Can you share one thing that is uniquely Kirsten that no one would know by looking at you?
I do actually own a hairbrush even though I don’t look like I own one most of the time. 😛 😛 😛
Ok serious-I think many people see me as intense and tough.  While those may be accurate descriptions, I also am a tender hearted “softie”.  It’s kind of a unique combination of traits🤷‍♀️.

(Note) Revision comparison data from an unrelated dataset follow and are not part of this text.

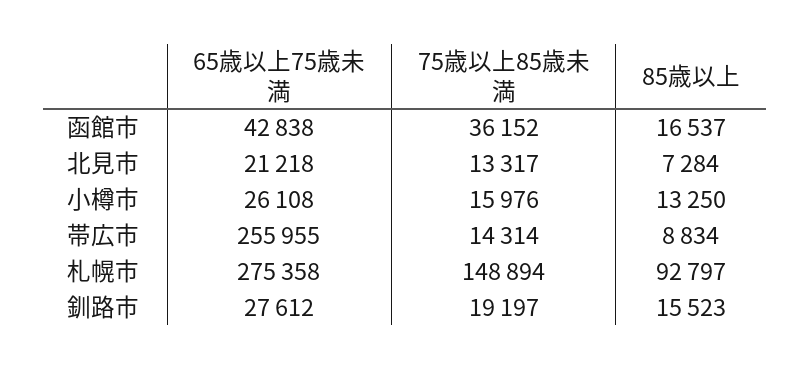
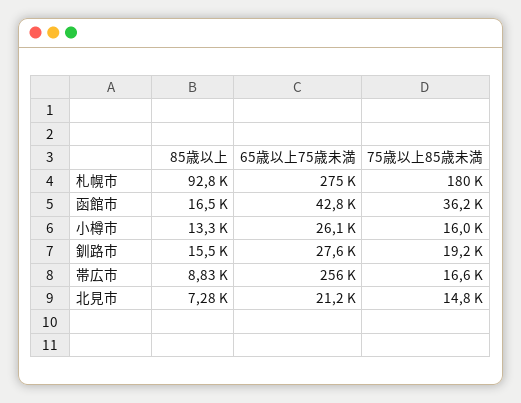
  {
    "65歳以上75歳未満": {
      "函館市": 42838,
      "北見市": 21218,
      "小樽市": 26108,
      "帯広市": 255955,
      "札幌市": 275358,
      "釧路市": 27612
    },
    "75歳以上85歳未満": {
      "函館市": 36152,
-     "北見市": 13317,
+     "北見市": 14800,
      "小樽市": 15976,
-     "帯広市": 14314,
+     "帯広市": 16600,
-     "札幌市": 148894,
+     "札幌市": 180000,
      "釧路市": 19197
    },
    "85歳以上": {
      "函館市": 16537,
      "北見市": 7284,
      "小樽市": 13250,
      "帯広市": 8834,
      "札幌市": 92797,
      "釧路市": 15523
    }
  }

Last Spring, you were finding yourself questioning your training, yourself, your abilities, and more….you also got sick, something you said at the time that hardly ever happens. How did you get yourself out of that funky place, and did any lessons come from this that you still use today?
At that time I was following a program for a marathon build that was very aggressive.  I was struggling with Achilles issues and pushing quite hard.  I was giving myself very little permission to back things off and I think I started to overreach too far; I also was not recovering properly.  Eventually, the illness sidelined me for about a week.  In retrospect, I ended up being grateful for that illness because my structural issues got a chance to heal and improve.  It was my body waving the white flag of surrender and I had to stop and listen.  I learned to employ patience instead of panic; I gained comfort with the concept of “marinating a little”…it brings out the flavor later. 😀

If we could share one key message on your behalf to the World, what would it say?
Oh wow.  There is a lot riding on this one!!  Love should be at the center of every action and choice that we make in life—both in how we interact with others and ourselves.  Our passions and aspirations (be they running or something else) should be fueled by devotion rather than discipline.

What are you running and life goals for 2019, and beyond?
In 2019, I’m running my first Boston Marathon!  I’m excited for this opportunity and will give it my all.  After three sequential road marathon builds, I’ll be reconnecting with the trails a bit more this summer in preparation for the Grand Traverse.  This will be my first attempt at an ultra.  There will be lots of running at high altitude and I’m hopeful there will be some epic adventures in there.  If I am successful in GT, I would love to plan to do the R2R2R in the fall.  The theme here is taking a small break from the road marathon to let the body re-balance and the mind rest and recharge.

As for life goals in 2019, I’m looking for peace and a feeling of wholeness as well as a chance to really grab life and look it square in the eyes, so to speak.  In addition to raising my two amazing kids, it’ll be time to refocus on my career and possibly create a bit of reinvention around my vocation.  2019 is uncharted waters…it’s simultaneously terrifying and thrilling like many awesome adventures are ;)!!!  Stay tuned…

We wish Kirsten every success with her running and life goals for the year ahead, especially with your creative reinvention on your vocation!